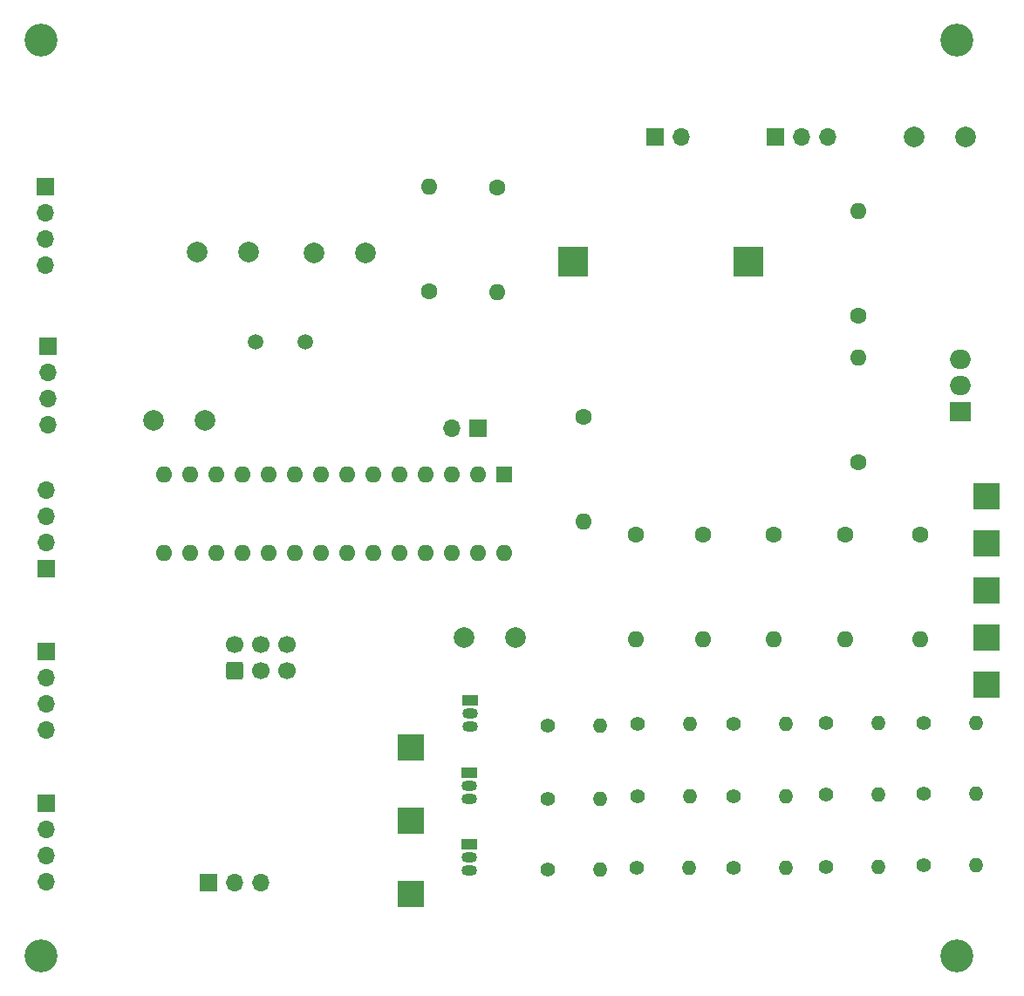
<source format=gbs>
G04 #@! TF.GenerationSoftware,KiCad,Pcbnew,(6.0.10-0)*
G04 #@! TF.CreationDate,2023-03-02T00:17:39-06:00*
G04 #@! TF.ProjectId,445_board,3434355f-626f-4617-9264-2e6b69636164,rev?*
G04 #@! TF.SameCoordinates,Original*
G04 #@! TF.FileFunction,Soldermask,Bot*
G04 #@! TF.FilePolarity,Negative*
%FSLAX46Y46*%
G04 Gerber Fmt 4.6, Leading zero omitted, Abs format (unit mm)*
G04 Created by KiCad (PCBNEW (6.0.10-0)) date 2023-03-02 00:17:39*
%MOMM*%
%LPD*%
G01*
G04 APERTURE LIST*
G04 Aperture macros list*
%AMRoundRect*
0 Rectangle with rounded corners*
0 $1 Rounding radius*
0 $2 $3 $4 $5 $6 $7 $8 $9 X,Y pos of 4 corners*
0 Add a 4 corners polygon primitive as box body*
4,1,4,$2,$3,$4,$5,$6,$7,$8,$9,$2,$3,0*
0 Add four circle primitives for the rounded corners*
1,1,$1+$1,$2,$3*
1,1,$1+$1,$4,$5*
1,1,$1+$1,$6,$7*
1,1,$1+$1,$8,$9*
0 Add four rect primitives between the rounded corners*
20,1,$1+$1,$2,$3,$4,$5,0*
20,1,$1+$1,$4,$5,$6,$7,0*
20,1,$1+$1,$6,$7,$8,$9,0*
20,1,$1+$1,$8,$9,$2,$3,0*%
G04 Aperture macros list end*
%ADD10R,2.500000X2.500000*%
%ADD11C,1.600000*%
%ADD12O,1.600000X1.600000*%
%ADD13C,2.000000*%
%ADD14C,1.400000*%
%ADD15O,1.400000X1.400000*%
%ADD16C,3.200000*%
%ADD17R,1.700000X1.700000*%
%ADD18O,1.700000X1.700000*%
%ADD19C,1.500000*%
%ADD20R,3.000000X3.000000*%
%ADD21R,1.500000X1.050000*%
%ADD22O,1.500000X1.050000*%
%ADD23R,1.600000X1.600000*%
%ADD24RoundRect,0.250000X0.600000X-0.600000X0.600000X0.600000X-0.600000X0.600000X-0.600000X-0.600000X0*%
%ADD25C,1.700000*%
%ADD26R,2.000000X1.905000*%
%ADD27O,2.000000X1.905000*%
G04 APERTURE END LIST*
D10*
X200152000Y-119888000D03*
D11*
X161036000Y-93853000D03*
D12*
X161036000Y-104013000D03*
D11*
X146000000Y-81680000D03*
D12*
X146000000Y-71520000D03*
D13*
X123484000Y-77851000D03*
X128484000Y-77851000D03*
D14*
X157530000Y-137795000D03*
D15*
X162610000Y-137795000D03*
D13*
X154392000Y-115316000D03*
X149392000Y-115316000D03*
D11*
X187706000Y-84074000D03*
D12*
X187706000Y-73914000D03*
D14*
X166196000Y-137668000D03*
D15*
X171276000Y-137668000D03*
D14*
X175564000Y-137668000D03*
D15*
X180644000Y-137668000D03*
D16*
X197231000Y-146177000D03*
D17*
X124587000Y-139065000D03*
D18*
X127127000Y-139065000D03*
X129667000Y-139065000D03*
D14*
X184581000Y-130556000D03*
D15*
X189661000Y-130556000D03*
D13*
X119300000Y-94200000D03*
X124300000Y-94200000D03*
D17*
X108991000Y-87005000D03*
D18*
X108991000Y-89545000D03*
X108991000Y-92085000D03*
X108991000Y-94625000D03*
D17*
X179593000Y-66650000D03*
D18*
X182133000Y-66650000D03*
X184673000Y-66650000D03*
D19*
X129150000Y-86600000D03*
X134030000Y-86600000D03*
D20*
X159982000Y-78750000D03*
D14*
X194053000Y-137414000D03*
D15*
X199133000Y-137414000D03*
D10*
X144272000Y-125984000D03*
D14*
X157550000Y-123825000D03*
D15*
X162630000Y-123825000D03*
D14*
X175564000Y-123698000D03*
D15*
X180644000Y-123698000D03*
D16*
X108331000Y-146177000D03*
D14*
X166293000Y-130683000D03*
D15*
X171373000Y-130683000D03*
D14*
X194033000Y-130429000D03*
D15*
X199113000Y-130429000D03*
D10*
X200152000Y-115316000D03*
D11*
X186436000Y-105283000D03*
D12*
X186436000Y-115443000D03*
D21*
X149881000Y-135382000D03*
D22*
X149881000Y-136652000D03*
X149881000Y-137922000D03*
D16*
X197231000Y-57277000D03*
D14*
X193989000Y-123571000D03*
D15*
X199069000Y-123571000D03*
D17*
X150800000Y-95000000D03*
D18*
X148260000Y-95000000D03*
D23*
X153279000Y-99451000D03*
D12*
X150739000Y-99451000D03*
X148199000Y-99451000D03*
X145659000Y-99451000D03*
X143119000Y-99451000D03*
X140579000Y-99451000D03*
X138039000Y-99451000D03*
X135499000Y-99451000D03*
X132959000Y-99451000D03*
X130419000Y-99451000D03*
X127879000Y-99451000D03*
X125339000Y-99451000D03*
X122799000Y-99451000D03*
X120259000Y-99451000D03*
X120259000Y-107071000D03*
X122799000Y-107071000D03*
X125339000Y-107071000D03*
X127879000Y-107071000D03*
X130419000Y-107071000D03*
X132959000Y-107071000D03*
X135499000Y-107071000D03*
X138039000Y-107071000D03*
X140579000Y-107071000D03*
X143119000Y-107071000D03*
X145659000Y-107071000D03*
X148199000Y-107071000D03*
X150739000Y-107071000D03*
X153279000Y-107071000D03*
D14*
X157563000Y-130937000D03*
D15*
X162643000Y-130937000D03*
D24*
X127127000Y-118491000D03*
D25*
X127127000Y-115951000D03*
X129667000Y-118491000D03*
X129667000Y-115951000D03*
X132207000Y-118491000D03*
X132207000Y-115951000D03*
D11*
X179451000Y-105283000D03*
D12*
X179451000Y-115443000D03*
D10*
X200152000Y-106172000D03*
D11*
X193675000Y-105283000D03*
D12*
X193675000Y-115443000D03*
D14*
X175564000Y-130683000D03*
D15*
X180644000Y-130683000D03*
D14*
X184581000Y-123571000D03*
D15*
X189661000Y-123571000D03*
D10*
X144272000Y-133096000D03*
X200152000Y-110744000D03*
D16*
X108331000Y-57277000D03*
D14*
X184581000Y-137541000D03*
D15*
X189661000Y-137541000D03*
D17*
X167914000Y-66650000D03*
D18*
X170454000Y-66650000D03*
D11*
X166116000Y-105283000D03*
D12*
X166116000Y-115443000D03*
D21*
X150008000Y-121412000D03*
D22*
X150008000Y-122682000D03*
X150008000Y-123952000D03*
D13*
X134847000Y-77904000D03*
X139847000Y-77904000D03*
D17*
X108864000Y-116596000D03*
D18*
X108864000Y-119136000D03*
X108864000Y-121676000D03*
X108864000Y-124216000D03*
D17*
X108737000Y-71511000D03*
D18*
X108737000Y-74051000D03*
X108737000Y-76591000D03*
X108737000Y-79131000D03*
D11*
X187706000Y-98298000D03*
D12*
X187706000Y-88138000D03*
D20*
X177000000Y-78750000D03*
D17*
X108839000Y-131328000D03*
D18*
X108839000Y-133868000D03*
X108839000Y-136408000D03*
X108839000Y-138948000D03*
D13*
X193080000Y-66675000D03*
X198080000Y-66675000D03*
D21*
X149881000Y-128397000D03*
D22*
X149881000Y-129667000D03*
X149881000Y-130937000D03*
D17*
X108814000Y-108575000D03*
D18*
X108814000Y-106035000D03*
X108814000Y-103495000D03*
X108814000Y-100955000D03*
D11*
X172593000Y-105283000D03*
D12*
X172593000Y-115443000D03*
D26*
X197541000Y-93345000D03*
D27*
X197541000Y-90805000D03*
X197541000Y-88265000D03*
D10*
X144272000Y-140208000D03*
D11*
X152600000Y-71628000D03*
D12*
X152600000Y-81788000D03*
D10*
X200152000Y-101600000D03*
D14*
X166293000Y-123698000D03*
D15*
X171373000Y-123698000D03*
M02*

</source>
* * *
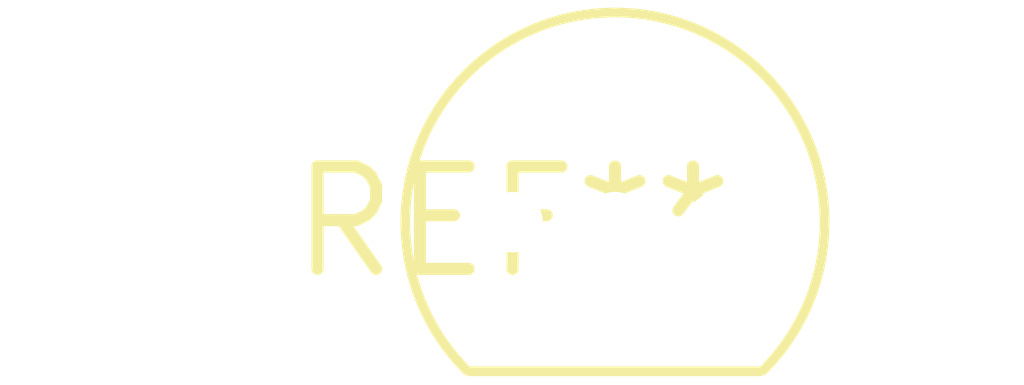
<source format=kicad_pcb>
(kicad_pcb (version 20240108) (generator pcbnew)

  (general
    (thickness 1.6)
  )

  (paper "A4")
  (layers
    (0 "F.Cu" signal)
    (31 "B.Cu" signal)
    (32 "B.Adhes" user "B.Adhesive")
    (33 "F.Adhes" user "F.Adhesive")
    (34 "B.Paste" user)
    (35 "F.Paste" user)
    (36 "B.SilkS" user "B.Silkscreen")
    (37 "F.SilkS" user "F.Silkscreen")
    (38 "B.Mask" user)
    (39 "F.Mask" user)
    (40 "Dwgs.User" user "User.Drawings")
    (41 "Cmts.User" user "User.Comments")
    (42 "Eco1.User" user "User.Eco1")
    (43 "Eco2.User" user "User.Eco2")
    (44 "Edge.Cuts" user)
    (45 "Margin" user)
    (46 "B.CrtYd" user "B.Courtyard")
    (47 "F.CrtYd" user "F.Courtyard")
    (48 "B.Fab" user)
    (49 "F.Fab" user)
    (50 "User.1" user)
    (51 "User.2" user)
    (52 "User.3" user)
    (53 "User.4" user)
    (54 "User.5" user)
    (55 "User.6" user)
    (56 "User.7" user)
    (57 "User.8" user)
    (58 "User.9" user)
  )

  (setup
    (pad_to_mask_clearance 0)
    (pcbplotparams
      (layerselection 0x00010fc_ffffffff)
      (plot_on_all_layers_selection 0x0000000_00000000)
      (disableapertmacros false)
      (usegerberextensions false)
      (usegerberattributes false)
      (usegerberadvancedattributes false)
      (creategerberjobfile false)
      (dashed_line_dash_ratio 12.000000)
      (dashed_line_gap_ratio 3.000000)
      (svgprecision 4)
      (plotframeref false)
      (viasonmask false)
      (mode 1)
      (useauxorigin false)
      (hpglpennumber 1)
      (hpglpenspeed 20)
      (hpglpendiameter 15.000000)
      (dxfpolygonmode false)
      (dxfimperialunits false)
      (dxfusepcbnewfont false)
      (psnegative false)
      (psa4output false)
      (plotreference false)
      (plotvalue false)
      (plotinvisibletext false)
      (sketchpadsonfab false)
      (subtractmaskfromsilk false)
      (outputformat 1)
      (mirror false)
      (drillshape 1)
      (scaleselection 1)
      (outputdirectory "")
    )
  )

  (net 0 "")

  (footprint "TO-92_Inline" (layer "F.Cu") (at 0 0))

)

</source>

> **TASK DESCRIPTION**
Collect the lines of the records that include the string "Courtyard".

> **THE COMPLETED TASK**
    (46 "B.CrtYd" user "B.Courtyard")
    (47 "F.CrtYd" user "F.Courtyard")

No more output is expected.